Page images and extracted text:
**********
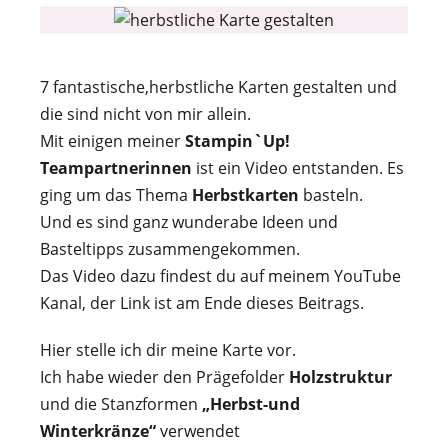
7 fantastische,herbstliche Karten gestalten und
die sind nicht von mir allein.
Mit einigen meiner
Stampin`Up!
Teampartnerinnen
ist ein Video entstanden. Es
ging um das Thema
Herbstkarten
basteln.
Und es sind ganz wunderabe Ideen und
Basteltipps zusammengekommen.
Das Video dazu findest du auf meinem YouTube
Kanal, der Link ist am Ende dieses Beitrags.
Hier stelle ich dir meine Karte vor.
Ich habe wieder den Prägefolder
Holzstruktur
und die Stanzformen
„Herbst-und
Winterkränze“
verwendet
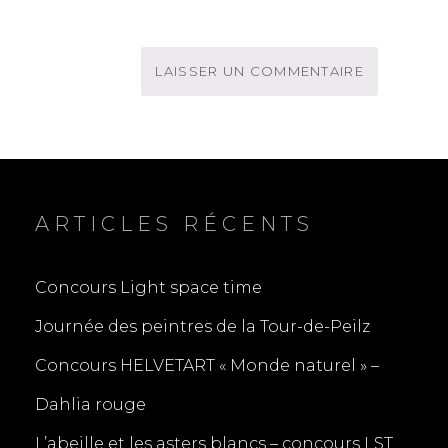
ARTICLES RÉCENTS
Concours Light space time
Journée des peintres de la Tour-de-Peilz
Concours HELVETART « Monde naturel » –
Dahlia rouge
L’abeille et les asters blancs – concours LST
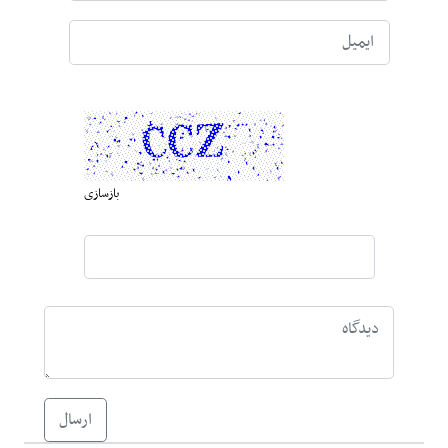
بازسازی
ارسال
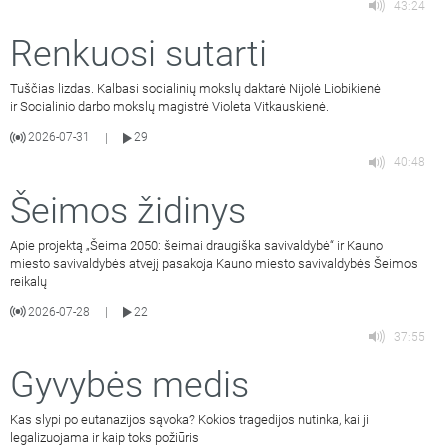
43:24
Renkuosi sutarti
Tuščias lizdas. Kalbasi socialinių mokslų daktarė Nijolė Liobikienė
ir Socialinio darbo mokslų magistrė Violeta Vitkauskienė.
2026-07-31
29
|
40:48
Šeimos židinys
Apie projektą „Šeima 2050: šeimai draugiška savivaldybė“ ir Kauno
miesto savivaldybės atvejį pasakoja Kauno miesto savivaldybės Šeimos
reikalų
2026-07-28
22
|
37:55
Gyvybės medis
Kas slypi po eutanazijos sąvoka? Kokios tragedijos nutinka, kai ji
legalizuojama ir kaip toks požiūris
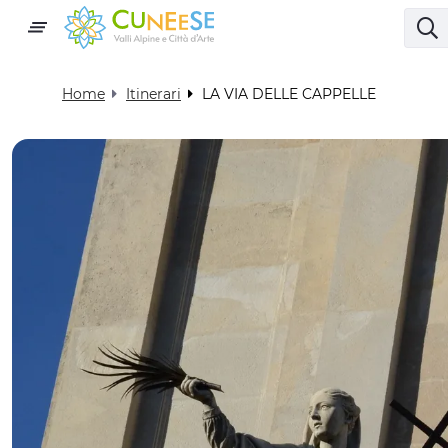
Home
Itinerari
LA VIA DELLE CAPPELLE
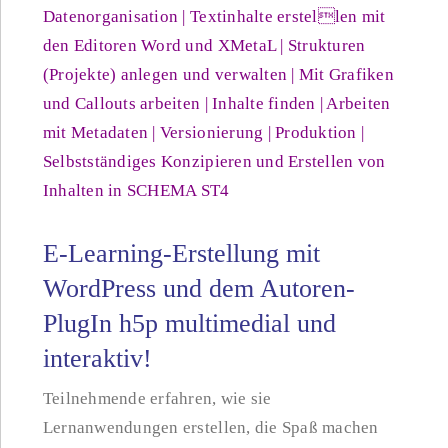
Datenorganisation | Textinhalte erstellen mit
den Editoren Word und XMetaL | Strukturen
(Projekte) anlegen und verwalten | Mit Grafiken
und Callouts arbeiten | Inhalte finden | Arbeiten
mit Metadaten | Versionierung | Produktion |
Selbstständiges Konzipieren und Erstellen von
Inhalten in SCHEMA ST4
E-Learning-Erstellung mit
WordPress und dem Autoren-
PlugIn h5p multimedial und
interaktiv!
Teilnehmende erfahren, wie sie
Lernanwendungen erstellen, die Spaß machen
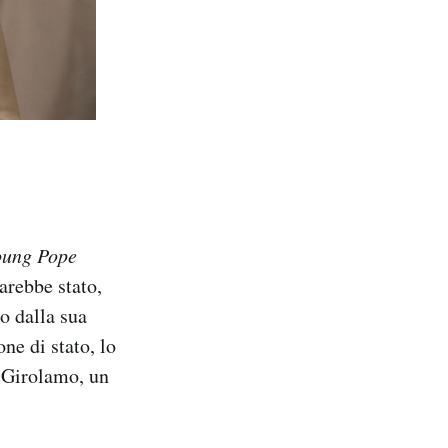
oung Pope
arebbe stato,
o dalla sua
ne di stato, lo
n Girolamo, un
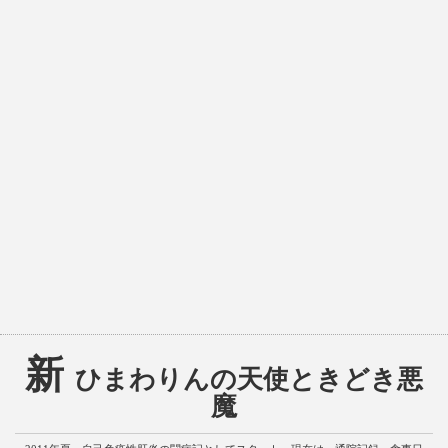
新
ひまわりんの天使ときどき悪
魔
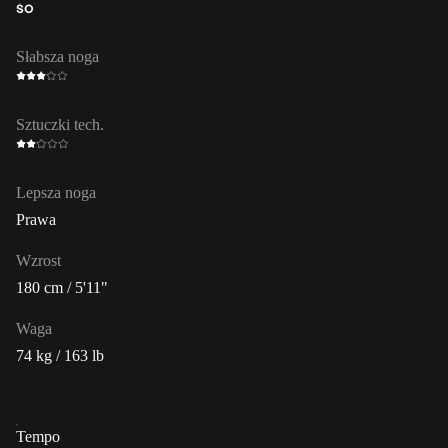
ŚO
Słabsza noga
Sztuczki tech.
Lepsza noga
Prawa
Wzrost
180 cm / 5'11"
Waga
74 kg / 163 lb
Tempo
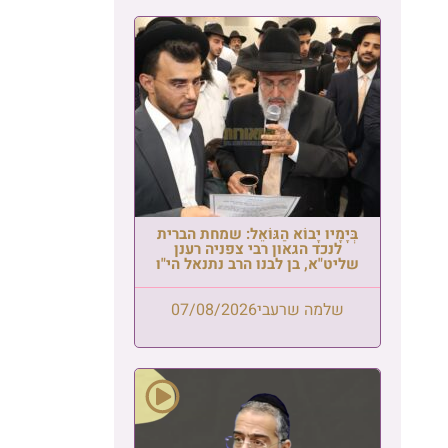
בְּיָמָיו יָבוֹא הַגּוֹאֵל: שמחת הברית
לנכד הגאון רבי צפניה רענן
שליט"א, בן לבנו הרב נתנאל הי"ו
שלמה שרעבי
07/08/2026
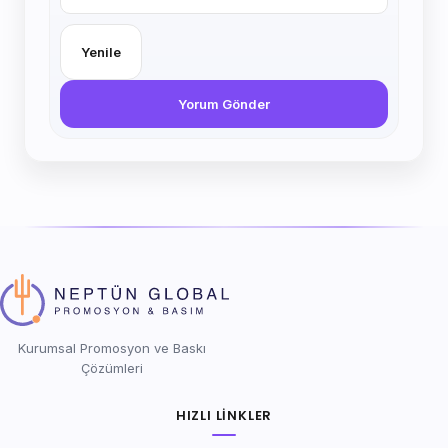
Yenile
Yorum Gönder
Kurumsal Promosyon ve Baskı
Çözümleri
HIZLI LINKLER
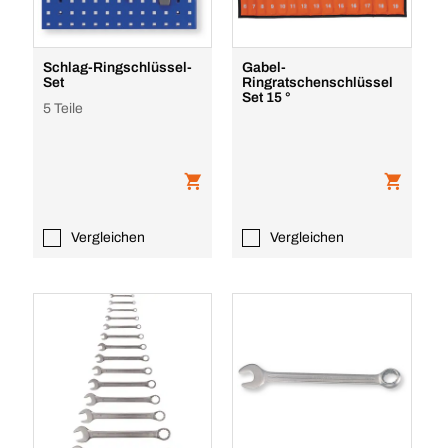
Schlag-Ringschlüssel-
Gabel-
Set
Ringratschenschlüssel
Set 15 °
5 Teile
Vergleichen
Vergleichen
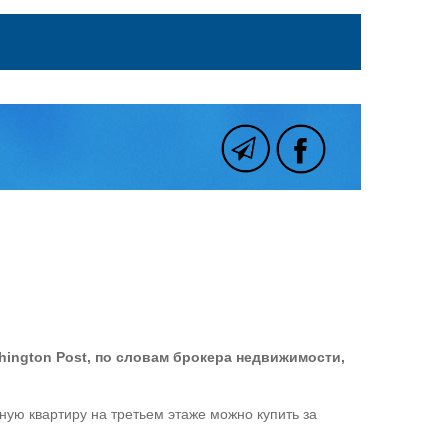
ington Post, по словам брокера недвижимости,
ную квартиру на третьем этаже можно купить за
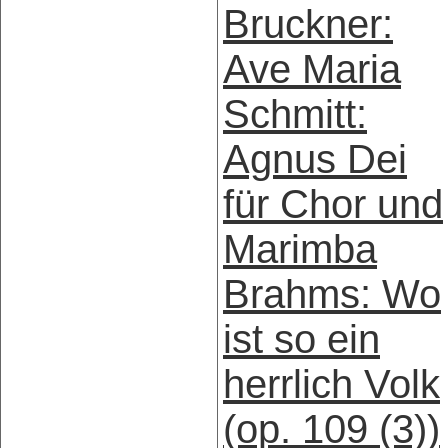
Bruckner:
Ave Maria
Schmitt:
Agnus Dei
für Chor und
Marimba
Brahms: Wo
ist so ein
herrlich Volk
(op. 109 (3))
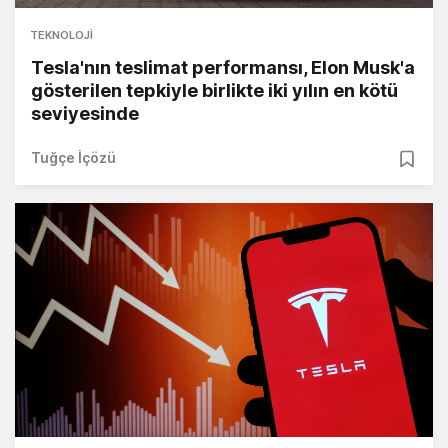
TEKNOLOJI
Tesla'nın teslimat performansı, Elon Musk'a
gösterilen tepkiyle birlikte iki yılın en kötü
seviyesinde
Tuğçe İçözü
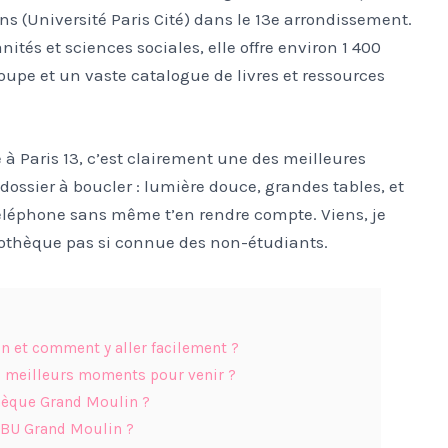
 (Université Paris Cité) dans le 13e arrondissement.
nités et sciences sociales, elle offre environ 1 400
roupe et un vaste catalogue de livres et ressources
à Paris 13, c’est clairement une des meilleures
 dossier à boucler : lumière douce, grandes tables, et
 téléphone sans même t’en rendre compte. Viens, je
iothèque pas si connue des non-étudiants.
n et comment y aller facilement ?
es meilleurs moments pour venir ?
thèque Grand Moulin ?
a BU Grand Moulin ?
**********
#### Job item
Filter the entries and keep only the lines holding "Kauno".

#### Exercise output
Apie projektą „Šeima 2050: šeimai draugiška savivaldybė“ ir Kauno
miesto savivaldybės atvejį pasakoja Kauno miesto savivaldybės Šeimos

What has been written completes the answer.